◆ EXERCISE PASSAGE:
····················
Published online by Cambridge University Press: 05 November 2015
Histopathology plays an essential role in oncology, both in the initial tissue diagnosis of the tumour and later in the detailed examination of the surgical specimen. The information gained from the macroscopic and microscopic examination of the specimen will guide further treatment and establish prognostic and predictive markers for the patient. Pathologists will often demonstrate the morphology of tumours to the members of the multidisciplinary team (MDT). This is an excellent opportunity to question the pathologist on morphological descriptions and it provides a teaching experience for medical students through to senior consultants. Mutual understanding of working practices and interpretation of results among all members of the MDT improves team working and patient care.
Immunohistochemistry has revolutionised histopathology over the last 20–30 years and a number of tumours now require immunohistochemistry for their accurate diagnosis or subclassification. It has also, along with cytogenetics, significantly changed the analysis of lymphoreticular tumours with the REAL classification, which was adopted by the WHO and published in 2001 and updated in 2008 (Jaffe et al., 2001 and Swerdlow et al., 2008).
Molecular genetic analysis is also an important and rapidly developing area of histopathology with tissue used for diagnostic and prognostic purposes. It is beyond the scope of this chapter to list all the molecular investigations available, as these are covered in specific chapters.
····················
◆ EXCERPTED DATA:

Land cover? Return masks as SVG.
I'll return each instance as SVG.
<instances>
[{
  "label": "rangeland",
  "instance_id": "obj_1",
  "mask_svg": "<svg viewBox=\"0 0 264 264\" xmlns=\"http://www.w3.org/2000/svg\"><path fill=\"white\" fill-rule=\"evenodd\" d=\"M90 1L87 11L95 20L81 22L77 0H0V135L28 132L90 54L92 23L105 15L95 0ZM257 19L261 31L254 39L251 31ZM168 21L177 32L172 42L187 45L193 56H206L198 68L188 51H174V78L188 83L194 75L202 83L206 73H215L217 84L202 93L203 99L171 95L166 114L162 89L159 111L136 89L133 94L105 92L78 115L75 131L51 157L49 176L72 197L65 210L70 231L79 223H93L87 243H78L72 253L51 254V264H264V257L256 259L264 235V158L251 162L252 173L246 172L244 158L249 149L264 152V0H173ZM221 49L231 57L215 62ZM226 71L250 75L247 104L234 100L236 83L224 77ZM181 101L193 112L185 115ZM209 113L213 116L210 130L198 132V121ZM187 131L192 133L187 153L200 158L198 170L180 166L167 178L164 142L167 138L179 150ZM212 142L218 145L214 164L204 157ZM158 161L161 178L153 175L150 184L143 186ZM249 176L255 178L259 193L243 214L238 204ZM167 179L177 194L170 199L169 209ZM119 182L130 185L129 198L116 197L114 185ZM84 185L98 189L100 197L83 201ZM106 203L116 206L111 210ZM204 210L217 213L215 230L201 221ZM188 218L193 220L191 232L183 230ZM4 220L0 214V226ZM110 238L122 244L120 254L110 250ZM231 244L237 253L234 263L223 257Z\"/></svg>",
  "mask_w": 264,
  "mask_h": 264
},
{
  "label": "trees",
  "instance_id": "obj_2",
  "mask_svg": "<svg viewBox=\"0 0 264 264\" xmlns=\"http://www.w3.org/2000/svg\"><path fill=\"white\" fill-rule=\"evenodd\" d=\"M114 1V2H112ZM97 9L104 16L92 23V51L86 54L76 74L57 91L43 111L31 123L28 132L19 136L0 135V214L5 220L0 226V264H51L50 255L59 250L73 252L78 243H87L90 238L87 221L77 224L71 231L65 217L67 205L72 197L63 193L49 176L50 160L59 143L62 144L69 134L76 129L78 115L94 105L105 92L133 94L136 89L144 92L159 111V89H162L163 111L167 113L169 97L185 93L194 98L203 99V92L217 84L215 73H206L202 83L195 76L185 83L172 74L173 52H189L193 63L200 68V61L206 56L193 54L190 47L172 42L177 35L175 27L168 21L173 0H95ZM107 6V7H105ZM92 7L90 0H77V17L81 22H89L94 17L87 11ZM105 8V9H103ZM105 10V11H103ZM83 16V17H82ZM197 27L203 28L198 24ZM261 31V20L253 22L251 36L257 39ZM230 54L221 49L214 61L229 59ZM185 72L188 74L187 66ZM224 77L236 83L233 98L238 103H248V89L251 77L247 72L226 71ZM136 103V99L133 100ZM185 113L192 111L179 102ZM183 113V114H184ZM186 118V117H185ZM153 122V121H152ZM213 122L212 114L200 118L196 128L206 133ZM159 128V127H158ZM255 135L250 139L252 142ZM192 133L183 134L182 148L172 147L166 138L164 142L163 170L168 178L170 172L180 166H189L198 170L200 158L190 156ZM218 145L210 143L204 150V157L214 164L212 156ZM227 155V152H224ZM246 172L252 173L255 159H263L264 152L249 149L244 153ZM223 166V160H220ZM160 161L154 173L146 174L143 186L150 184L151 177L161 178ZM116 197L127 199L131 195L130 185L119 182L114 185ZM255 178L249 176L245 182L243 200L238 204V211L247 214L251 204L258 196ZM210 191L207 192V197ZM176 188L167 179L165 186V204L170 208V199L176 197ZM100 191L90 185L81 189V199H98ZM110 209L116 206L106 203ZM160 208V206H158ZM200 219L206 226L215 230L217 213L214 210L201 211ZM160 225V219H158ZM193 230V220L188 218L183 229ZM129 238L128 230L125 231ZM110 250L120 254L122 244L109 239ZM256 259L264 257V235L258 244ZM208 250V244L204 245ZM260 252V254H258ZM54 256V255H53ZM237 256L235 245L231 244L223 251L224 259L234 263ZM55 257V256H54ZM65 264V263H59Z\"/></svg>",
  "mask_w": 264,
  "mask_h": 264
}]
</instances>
····················
◆ USING THE INFORMATION:
a) According to the histopathology passage, in what year was the REAL classification, as adopted by the WHO, first published?
b) Quote the histopathology passage starting with "Molecular genetic analysis" and going on through "in specific chapters.".

◆ TASK-BY-TASK ANSWERS:
a) 2001

b)
Molecular genetic analysis is also an important and rapidly developing area of histopathology with tissue used for diagnostic and prognostic purposes. It is beyond the scope of this chapter to list all the molecular investigations available, as these are covered in specific chapters.